Het ontwerpbesluit voorziet in de wijziging van het Reglement rijbewijzen in verband met de implementatie van richtlijn (EU) 2018/645 (hierna: de richtlijn). (zie noot 1) De wijzigingen hebben onder andere betrekking op nascholingscursussen voor beroepschauffeurs, de informatie-uitwisseling tussen lidstaten ten aanzien van de geldigheid van rijbewijzen en de invoering van een kwalificatiekaart bestuurder die het bewijs vormt dat met goed gevolg nascholing is gevolgd in een andere lidstaat van de EU.

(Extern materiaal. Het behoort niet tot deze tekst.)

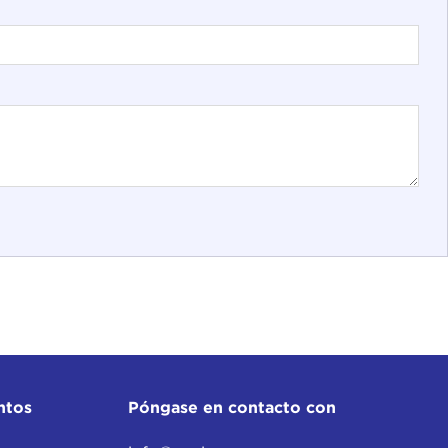
ntos
Póngase en contacto con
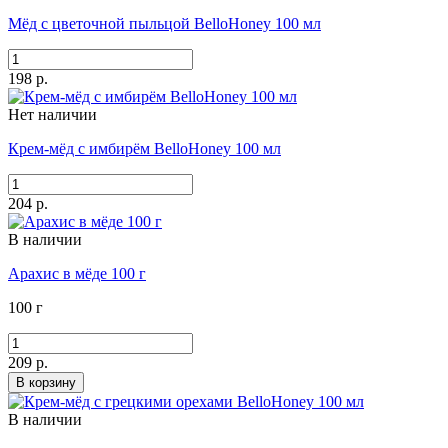
Мёд с цветочной пыльцой BelloHoney 100 мл
198 р.
Нет наличии
Крем-мёд с имбирём BelloHoney 100 мл
204 р.
В наличии
Арахис в мёде 100 г
100 г
209 р.
В корзину
В наличии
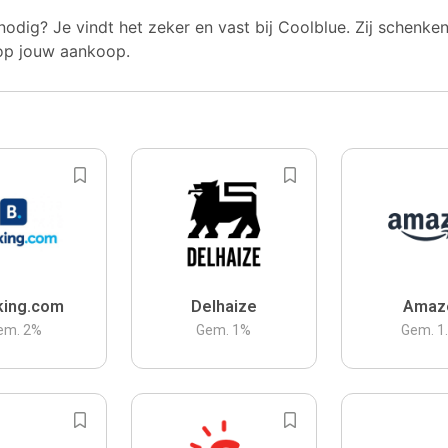
nodig? Je vindt het zeker en vast bij Coolblue. Zij schenke
op jouw aankoop.
king.com
Delhaize
Amaz
em.
2
%
Gem.
1
%
Gem.
1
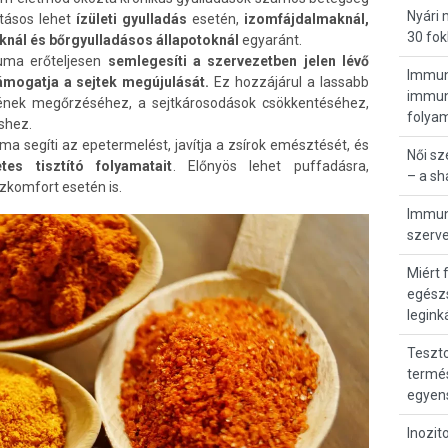
Nyári
atásos lehet
ízületi gyulladás
esetén,
izomfájdalmaknál,
30 fok
nál és bőrgyulladásos állapotoknál
egyaránt.
ma erőteljesen
semlegesíti a szervezetben jelen lévő
Immunr
ámogatja a sejtek megújulását.
Ez hozzájárul a lassabb
immunö
ének megőrzéséhez, a sejtkárosodások csökkentéséhez,
folya
shez.
ma segíti az epetermelést, javítja a zsírok emésztését, és
Női s
es tisztító folyamatait
. Előnyös lehet puffadásra,
– a s
zkomfort esetén is.
Immunr
szerve
Miért 
egész
legink
Teszto
termés
egyen
Inozit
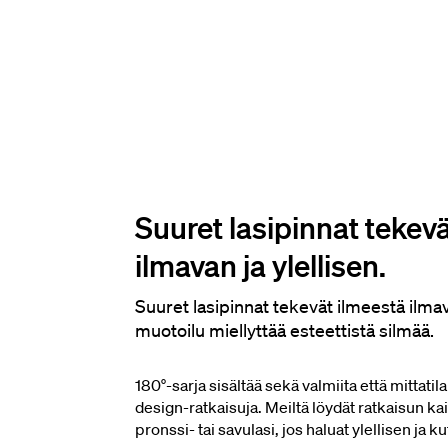
Suuret lasipinnat tekev
ilmavan ja ylellisen.
Suuret lasipinnat tekevät ilmeestä ilmava
muotoilu miellyttää esteettistä silmää.
180°-sarja sisältää sekä valmiita että mittati
design-ratkaisuja. Meiltä löydät ratkaisun ka
pronssi- tai savulasi, jos haluat ylellisen ja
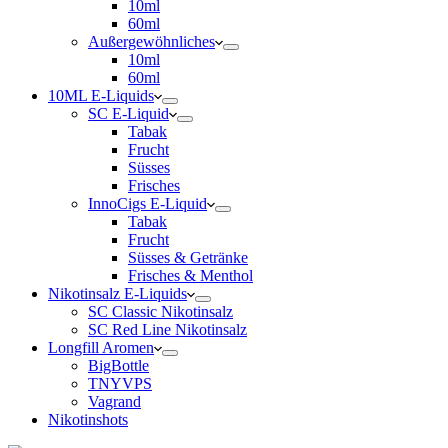
10ml
60ml
Außergewöhnliches
10ml
60ml
10ML E-Liquids
SC E-Liquid
Tabak
Frucht
Süsses
Frisches
InnoCigs E-Liquid
Tabak
Frucht
Süsses & Getränke
Frisches & Menthol
Nikotinsalz E-Liquids
SC Classic Nikotinsalz
SC Red Line Nikotinsalz
Longfill Aromen
BigBottle
TNYVPS
Vagrand
Nikotinshots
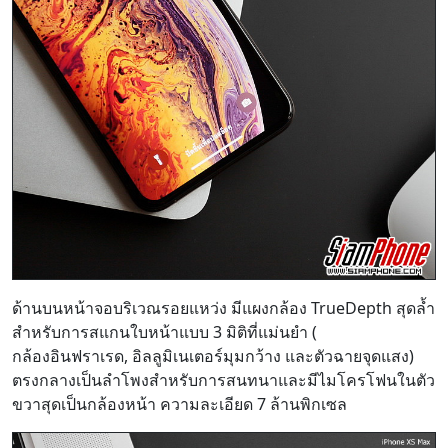
ด้านบนหน้าจอบริเวณรอยแหว่ง มีแผงกล้อง TrueDepth สุดล้ำ
สำหรับการสแกนใบหน้าแบบ 3 มิติที่แม่นยำ (
กล้องอินฟราเรด, อิลลูมิเนเตอร์มุมกว้าง และตัวฉายจุดแสง)
ตรงกลางเป็นลำโพงสำหรับการสนทนาและมีไมโครโฟนในตัว
ขวาสุดเป็นกล้องหน้า ความละเอียด 7 ล้านพิกเซล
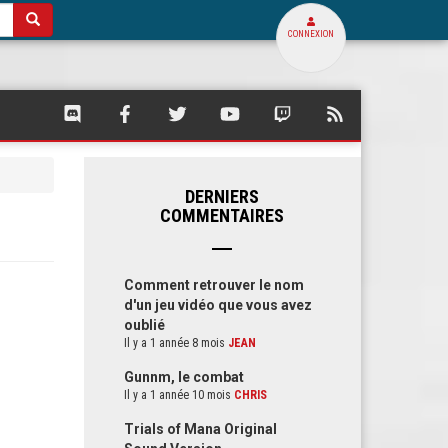
CONNEXION
SQUARE
SQUARE
SQUARE
SQUARE
SQUARE
FLUX
PALACE
PALACE
PALACE
PALACE
PALACE
RSS
SUR
SUR
SUR
SUR
SUR
DE
DISCORD
FACEBOOK
TWITTER
YOUTUBE
TWITCH
SQUARE
PALACE
DERNIERS
COMMENTAIRES
Comment retrouver le nom
d'un jeu vidéo que vous avez
oublié
Il y a 1 année 8 mois
JEAN
Gunnm, le combat
Il y a 1 année 10 mois
CHRIS
Trials of Mana Original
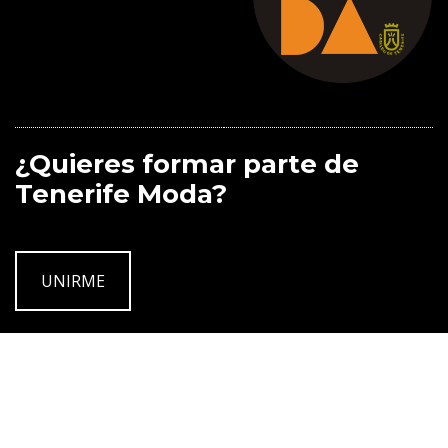
¿Quieres formar parte de
Tenerife Moda?
UNIRME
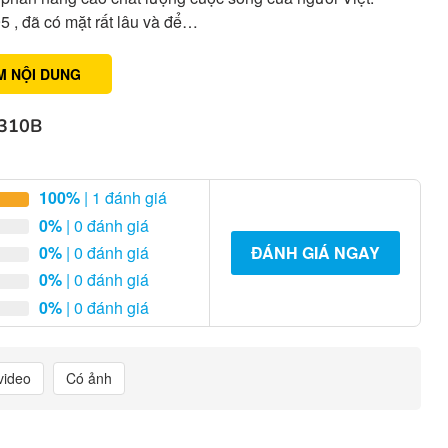
 , đã có mặt rất lâu và để…
M NỘI DUNG
310B
100%
| 1 đánh giá
0%
| 0 đánh giá
0%
| 0 đánh giá
ĐÁNH GIÁ NGAY
0%
| 0 đánh giá
0%
| 0 đánh giá
video
Có ảnh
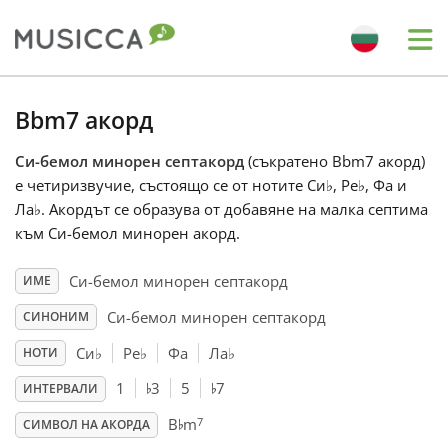
Me
Bahasa Indonesia
Bbm7 акорд
Си-бемол минорен септакорд
(съкратено Bbm7 акорд)
Български
е четиризвучие, състоящо се от нотите Си
♭
, Ре
♭
, Фа и
Ла
♭
. Акордът се образува от добавяне на малка септима
Dansk
към Си-бемол минорен акорд.
Си-бемол минорен септакорд
ИМЕ
Deutsch
Си-бемол минорен септакорд
СИНОНИМ
Си
♭
Ре
♭
Фа
Ла
♭
НОТИ
English
♭
♭
1
3
5
7
ИНТЕРВАЛИ
♭
7
B
m
Español
СИМВОЛ НА АКОРДА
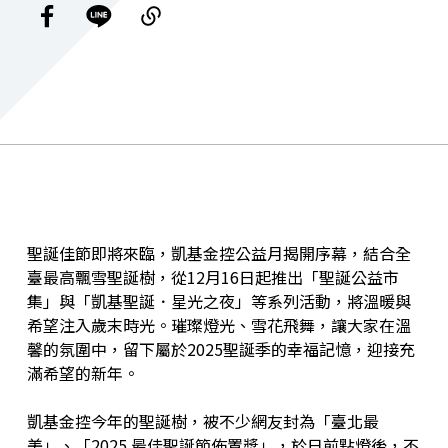
聖誕佳節即將來臨，凱基金控公益月揭開序幕，結合全
臺最高飄雪聖誕樹，從12月16日起推出「聖誕公益市
集」與「凱基聖誕．星光之夜」等系列活動，將溫暖與
希望注入歲末時光。璀璨燈光、雪花飛舞，讓大家在溫
馨的氛圍中，留下屬於2025聖誕季的幸福記憶，迎接充
滿希望的新年。
凱基金控今年的聖誕樹，被不少網友封為「臺北最
美」、「2025 最佳聖誕節佈置獎」，於日前點燈後，不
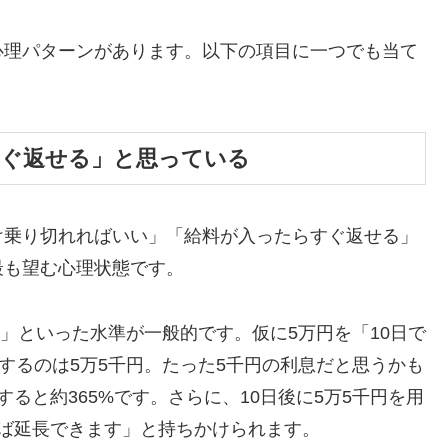
心理パターンがあります。以下の項目に一つでも当て
すぐ返せる」と思っている
け乗り切れればいい」「給料が入ったらすぐ返せる」
最も望む心理状態です。
割」といった水準が一般的です。仮に5万円を「10日で
するのは5万5千円。たった5千円の利息だと思うかも
ると約365%です。さらに、10日後に5万5千円を用
ば延長できます」と持ちかけられます。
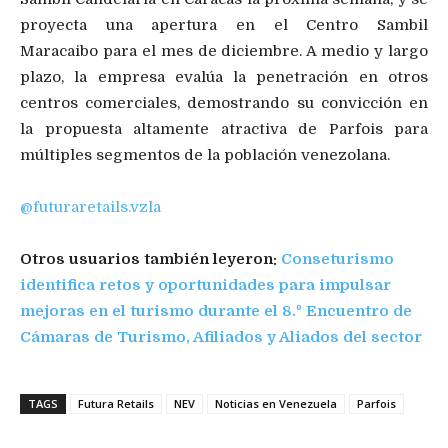
proyecta una apertura en el Centro Sambil
Maracaibo para el mes de diciembre. A medio y largo
plazo, la empresa evalúa la penetración en otros
centros comerciales, demostrando su convicción en
la propuesta altamente atractiva de Parfois para
múltiples segmentos de la población venezolana.
@futuraretails.vzla
Otros usuarios también leyeron:
Conseturismo
identifica retos y oportunidades para impulsar
mejoras en el turismo durante el 8.º Encuentro de
Cámaras de Turismo, Afiliados y Aliados del sector
TAGS
Futura Retails
NEV
Noticias en Venezuela
Parfois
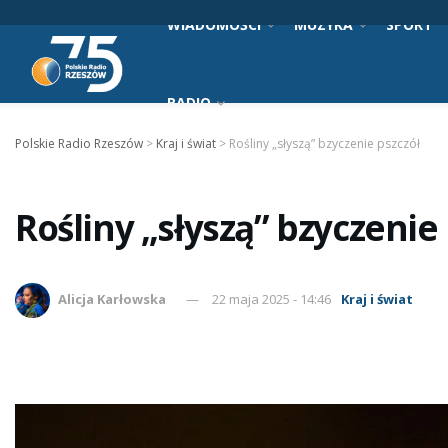
WIADOMOŚCI
MUZYKA
SPORT
RADIO
Polskie Radio Rzeszów
>
Kraj i świat
>
Rośliny „słyszą” bzyczenie pszczół
Rośliny „słyszą” bzyczenie
Alicja Karłowska
22 maja 2025 - 14:46
Kraj i świat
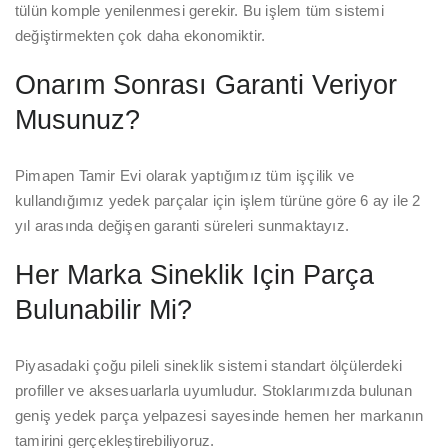
tülün komple yenilenmesi gerekir. Bu işlem tüm sistemi
değiştirmekten çok daha ekonomiktir.
Onarım Sonrası Garanti Veriyor
Musunuz?
Pimapen Tamir Evi olarak yaptığımız tüm işçilik ve
kullandığımız yedek parçalar için işlem türüne göre 6 ay ile 2
yıl arasında değişen garanti süreleri sunmaktayız.
Her Marka Sineklik Için Parça
Bulunabilir Mi?
Piyasadaki çoğu pileli sineklik sistemi standart ölçülerdeki
profiller ve aksesuarlarla uyumludur. Stoklarımızda bulunan
geniş yedek parça yelpazesi sayesinde hemen her markanın
tamirini gerçekleştirebiliyoruz.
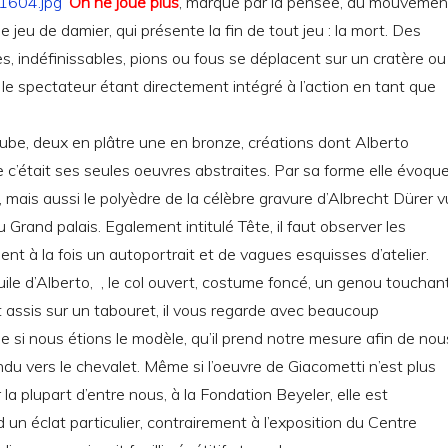
On ne joue plus
, marqué par la pensée, du mouvemen
de jeu de damier, qui présente la fin de tout jeu : la mort. Des
es, indéfinissables, pions ou fous se déplacent sur un cratère ou
 le spectateur étant directement intégré à l’action en tant que
cube, deux en plâtre une en bronze, créations dont Alberto
e c’était ses seules oeuvres abstraites. Par sa forme elle évoqu
, mais aussi le polyèdre de la célèbre gravure d’Albrecht Dürer v
Grand palais. Egalement intitulé Tête, il faut observer les
lent à la fois un autoportrait et de vagues esquisses d’atelier.
huile d’Alberto, , le col ouvert, costume foncé, un genou touchan
est assis sur un tabouret, il vous regarde avec beaucoup
si nous étions le modèle, qu’il prend notre mesure afin de nou
endu vers le chevalet. Même si l’oeuvre de Giacometti n’est plus
la plupart d’entre nous, à la Fondation Beyeler, elle est
 un éclat particulier, contrairement à l’exposition du Centre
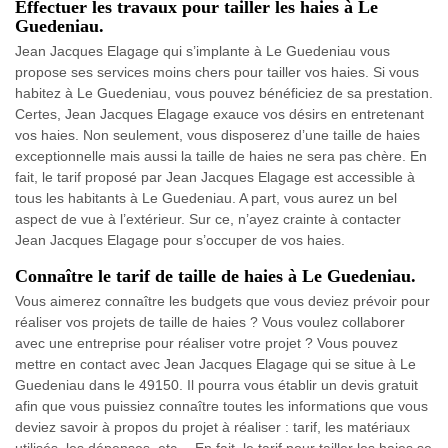
Effectuer les travaux pour tailler les haies à Le
Guedeniau.
Jean Jacques Elagage qui s’implante à Le Guedeniau vous
propose ses services moins chers pour tailler vos haies. Si vous
habitez à Le Guedeniau, vous pouvez bénéficiez de sa prestation.
Certes, Jean Jacques Elagage exauce vos désirs en entretenant
vos haies. Non seulement, vous disposerez d’une taille de haies
exceptionnelle mais aussi la taille de haies ne sera pas chère. En
fait, le tarif proposé par Jean Jacques Elagage est accessible à
tous les habitants à Le Guedeniau. A part, vous aurez un bel
aspect de vue à l’extérieur. Sur ce, n’ayez crainte à contacter
Jean Jacques Elagage pour s’occuper de vos haies.
Connaître le tarif de taille de haies à Le Guedeniau.
Vous aimerez connaître les budgets que vous deviez prévoir pour
réaliser vos projets de taille de haies ? Vous voulez collaborer
avec une entreprise pour réaliser votre projet ? Vous pouvez
mettre en contact avec Jean Jacques Elagage qui se situe à Le
Guedeniau dans le 49150. Il pourra vous établir un devis gratuit
afin que vous puissiez connaître toutes les informations que vous
deviez savoir à propos du projet à réaliser : tarif, les matériaux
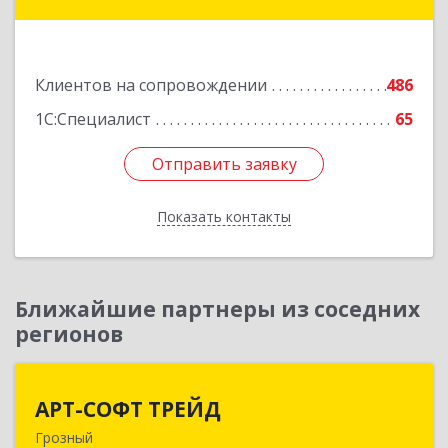
ул, дом № 31
Подробнее
Клиентов на сопровождении
486
1С:Специалист
65
Отправить заявку
Отправить заявку
Показать контакты
Назад
Ближайшие партнеры из соседних
регионов
АРТ-СОФТ ТРЕЙД
АРТ-СОФТ ТРЕЙД
Грозный
364013, Чеченская Респ, Грозный г, Полярников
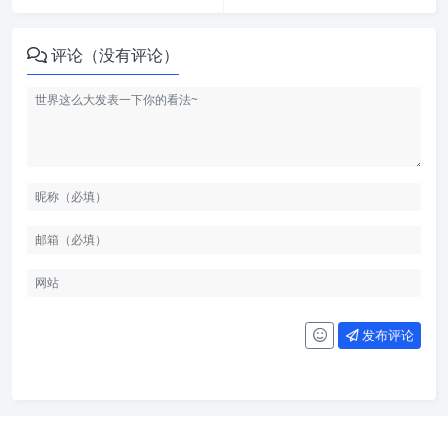
评论（没有评论）
发布评论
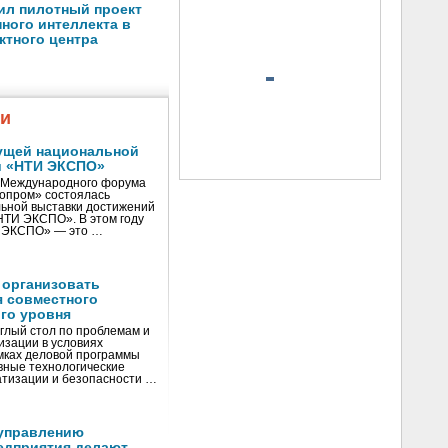
ил пилотный проект
ного интеллекта в
ктного центра
жи
ущей национальной
и «НТИ ЭКСПО»
V Международного форума
нопром» состоялась
ьной выставки достижений
«НТИ ЭКСПО». В этом году
И ЭКСПО» — это …
 организовать
я совместного
го уровня
глый стол по проблемам и
зации в условиях
мках деловой программы
вные технологические
тизации и безопасности …
управлению
едприятия делают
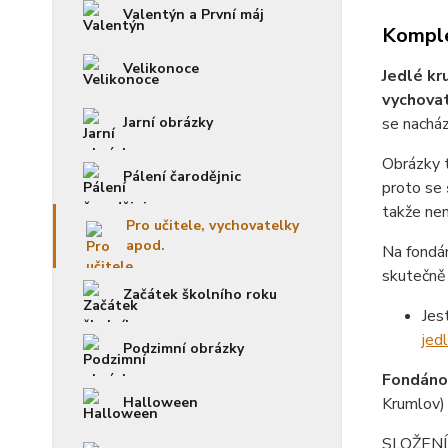
Valentýn a První máj
Komple
Velikonoce
Jedlé kr
vychovate
Jarní obrázky
se nacház
Obrázky 
Pálení čarodějnic
proto se
takže není
Pro učitele, vychovatelky
apod.
Na fondá
skutečně 
Začátek školního roku
Jes
jed
Podzimní obrázky
Fondánov
Halloween
Krumlov)
SLOŽENÍ f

De Afdeling advisering van de Raad van State maakt opmerkingen over de informatie-uitwisseling tussen lidstaten ten aanzien van de geldigheid van rijbewijzen. Het ontwerpbesluit had aan de Autoriteit Persoonsgegevens voorgelegd moeten worden. De Afdeling adviseert dit alsnog te doen. In verband hiermee is tevens aanpassing van de toelichting wenselijk.

Informatie-uitwisseling tussen lidstaten

In het ontwerpbesluit is ter implementatie van de richtlijn bepaald dat uit het rijbewijzenregister door de Dienst Wegverkeer gegevens, waaronder mede begrepen persoonsgegevens, bijzondere categorieën van persoonsgegevens en persoonsgegevens van strafrechtelijke aard, (zie noot 2) worden verstrekt. (zie noot 3) Deze gegevens worden verstrekt aan autoriteiten in andere lidstaten van de Europese Unie en aan autoriteiten in andere staten die partij zijn bij de Overeenkomst betreffende de Europese Economische Ruimte of Zwitserland, die zijn belast met de uitvoering van en de controle op de naleving van de Derde rijbewijsrichtlijn, (zie noot 4) de Richtlijn vakbekwaamheid bestuurders (zie noot 5) en van richtlijn (EU) 2015/413, (zie noot 6) alsmede aan autoriteiten die belast zijn met controledoeleinden als bepaald in de Uniewetgeving.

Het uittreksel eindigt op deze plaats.